Liturgia Pagã

 

«Cair entre duas cadeiras»

2º Domingo da Páscoa  (ano C)

1ª leitura: Actos, 5,12-16

2ª leitura: Apocalipse, 1,9-13.17-19

Evangelho: S. João, 20,19-31

 

Dizem os falantes de inglês: «fall between two stools» – como de alguém tão incapaz de tomar decisões que acaba por bater no chão...

«Two», «dois», «duo» em latim, «dyo» em grego – do indo-europeu dwo – apontam o radical e sentido nuclear de «dúvida».

Estou em crer que, ao jeito português (mas já globalizado…), saltaríamos alegremente de cadeira para cadeira, quais aceleras nas dúvidas.

A dúvida exprime, de facto, a tensão constitutiva do ser humano, marcado desde o início pelo desejo da «ciência do bem e do mal» (Génesis, 3,5). Já a palavra «ciência» tem o mesmo radical de «cisão»: o ser humano tem no mundo sempre duas situações à escolha.

Nem sempre é fácil discernir o bem do mal. Muitas vezes se confundem, outras vezes falta capacidade de discernimento, e de todas as vezes somos influenciados pelos nossos fraquinhos – que por sua vez não sabemos discernir da liberdade de consciência.

Por volta de 1600, Francis Bacon, filósofo inglês notável (apesar de ser político…), chamava a atenção para os cuidados a ter perante as dúvidas, discernindo habilmente as mais perniciosas formas de adulteração de um juízo que se pretende honesto (os famosos «Ídolos» ou matrizes de preconceitos).

A dúvida representa a nossa angústia perante os dois caminhos que se rasgam continuamente à nossa frente (Salmo 1). Reflecte a experiência das limitações, da dificuldade em focar o essencial e em encontrar a melhor estratégia; é o medo daquilo que não dominamos pelo olhar e pela acção.

A dificuldade de focagem, porém, acontece igualmente ao montanhista ou ao aventureiro do mar alto, quando admiram a imensidão indefinível perante a qual se sentem perdidos.

Tal como os apaixonados, que se sentem «perdidos» um no outro.

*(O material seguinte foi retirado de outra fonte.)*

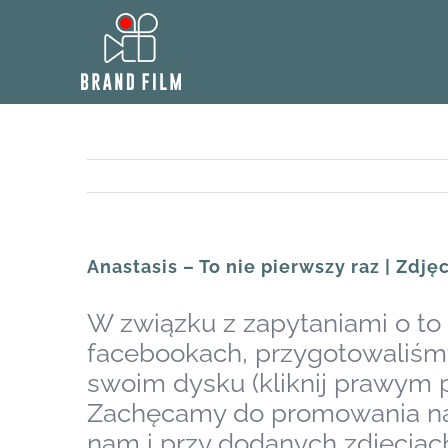
Skip
to
content
Anastasis – To nie pierwszy raz | Zdję
W związku z zapytaniami o to 
facebookach, przygotowaliśmy
swoim dysku (kliknij prawym pr
Zachęcamy do promowania nasz
nam i przy dodanych zdjęciac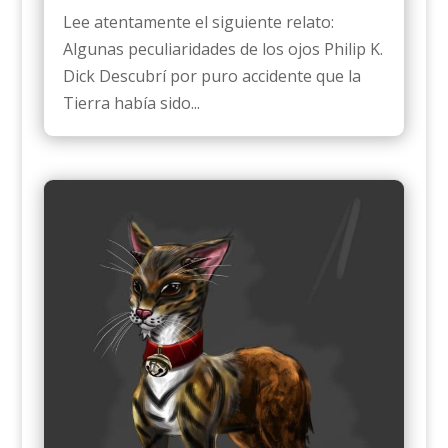
Lee atentamente el siguiente relato:
Algunas peculiaridades de los ojos Philip K.
Dick Descubrí por puro accidente que la
Tierra había sido...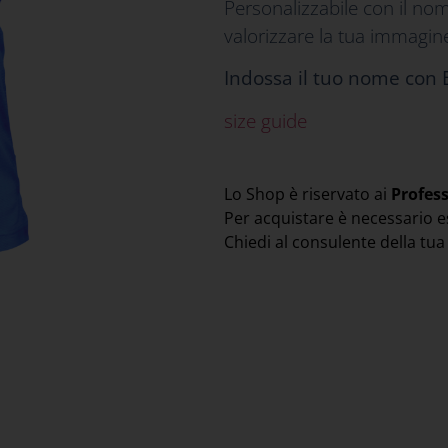
Personalizzabile con il nom
valorizzare la tua immagine
Indossa il tuo nome con
size guide
Lo Shop è riservato ai
Profes
Per acquistare è necessario e
Chiedi al consulente della tu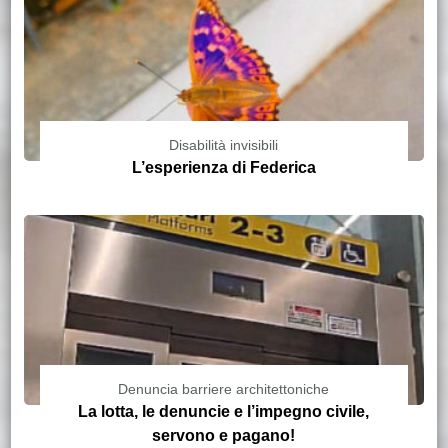
Disabilità invisibili
L’esperienza di Federica
Denuncia barriere architettoniche
La lotta, le denuncie e l’impegno civile,
servono e pagano!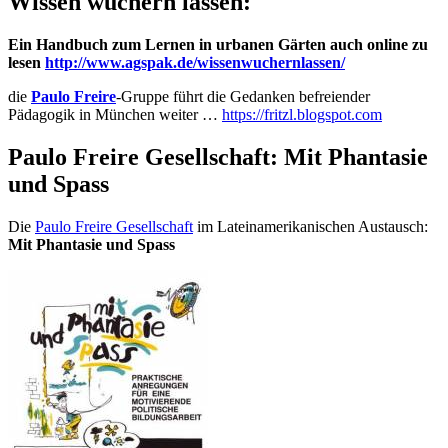
Wissen wuchern lassen:
Ein Handbuch zum Lernen in urbanen Gärten auch online zu
lesen
http://www.agspak.de/wissenwuchernlassen/
die
Paulo Freire
-Gruppe führt die Gedanken befreiender
Pädagogik in München weiter …
https://fritzl.blogspot.com
Paulo Freire Gesellschaft: Mit Phantasie
und Spass
Die
Paulo Freire Gesellschaft
im Lateinamerikanischen Austausch:
Mit Phantasie und Spass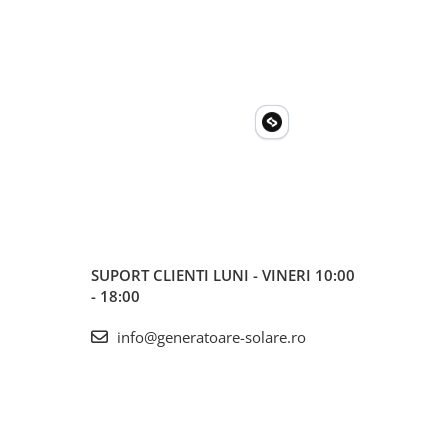
SUPORT CLIENTI
LUNI - VINERI 10:00
- 18:00
info@generatoare-solare.ro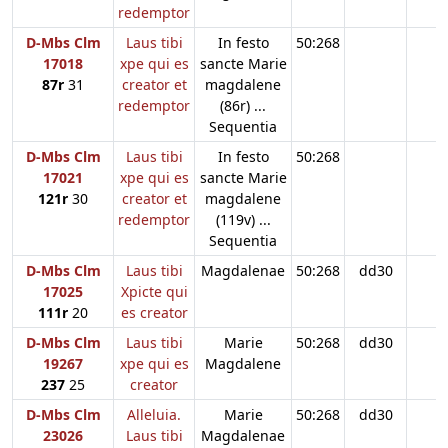
redemptor
D-Mbs Clm
Laus tibi
In festo
50:268
17018
xpe qui es
sancte Marie
87r
31
creator et
magdalene
redemptor
(86r) ...
Sequentia
D-Mbs Clm
Laus tibi
In festo
50:268
17021
xpe qui es
sancte Marie
121r
30
creator et
magdalene
redemptor
(119v) ...
Sequentia
D-Mbs Clm
Laus tibi
Magdalenae
50:268
dd30
17025
Xpicte qui
111r
20
es creator
D-Mbs Clm
Laus tibi
Marie
50:268
dd30
19267
xpe qui es
Magdalene
237
25
creator
D-Mbs Clm
Alleluia.
Marie
50:268
dd30
23026
Laus tibi
Magdalenae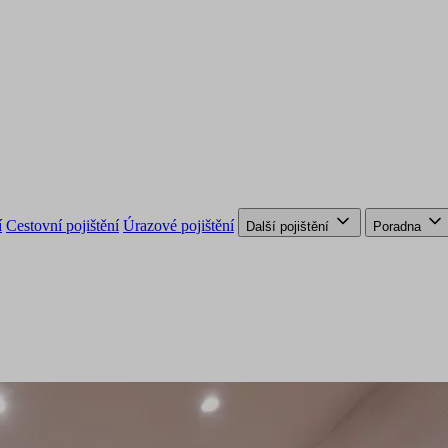
í
Cestovní pojištění
Úrazové pojištění
Další pojištění
Poradna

Cada ser humano tem uma riqueza tão vasta, que só é atingível pelo único olhar que vê muito para além do que se pode focar.

É a visão própria do amor. A fé (no outro e em Deus) é amor: não pode ser irracional, mas é a única forma de ver o que não se pode focar.

É o amor que nos leva à mais fecunda e grata realização da capacidade de agir –  que manifesta a vida característica do ser humano, unificando, na expressão corporal, sentimentos, inteligência e vontade. A escolha por amor não é fechar os olhos aos aspectos negativos – é levar toda a vida a elaborar cada vez mais profundamente as razões e sentimentos que sustentam essa escolha, com o enriquecimento da experiência de vida (um trabalho a ser feito «em grupo»).

Que dizer daquelas pessoas cuja vida é uma explosão de horizontes? São pessoas vertiginosas e no entanto pacificadoras; incompreensíveis e no entanto cativantes; exigentes e no entanto amorosas.

Tomé, o Dídimo, conheceu uma dessas pessoas (evangelho): chamava-se Jesus, e muitos viram nele o Messias instaurador de tempos novos. Através das suas palavras e da sua vida, Deus parecia mais luminoso, mais familiar, como o Pai ou a Mãe jamais sonhada. E no entanto, era também um Deus ausente, um Deus que nenhum olhar consegue focar com precisão (excepto talvez aquele único olhar…)

Se fosse hoje, diríamos que Tomé parecia o mais honesto: aquela história de Jesus vivo... Bem sabia como ele tinha sido torturado até à morte na cruz dos malfeitores.

Mas os outros não duvidavam? Os próprios evangelhos dão a entender que sim. Como dão a entender que se tratava de uma experiência de tal modo estranha, que se podia chamar uma história de loucos (1ª Coríntios,1,18) ou de drogados (Actos, 2,13). Precisamente ao mostrarem a dificuldade de apregoar a verdadeira Vida de Jesus Cristo, obrigaram-nos a enfrentar a nossa «dúvida constitucional»: ser racional implica duvidar e exercitar o discernimento para pôr de lado os «ídolos» que impedem uma visão independente e audaciosa.

Só com um olhar liberto de preconceitos e francamente amigo da razão, é que  podemos confiar na escolha que fazemos.

É a dúvida que nos faz procurar uma verdade cada vez mais sólida – cada vez mais razões para amar. Nas relações humanas, a dúvida exige diálogo – e o diálogo com Deus facilmente perde substância se não é cultivado a par do diálogo com os seres humanos.

Só então deixamos de saltar ou de pasmar entre duas cadeiras, nem corremos o risco de ficar sem o lugar da nossa dignidade.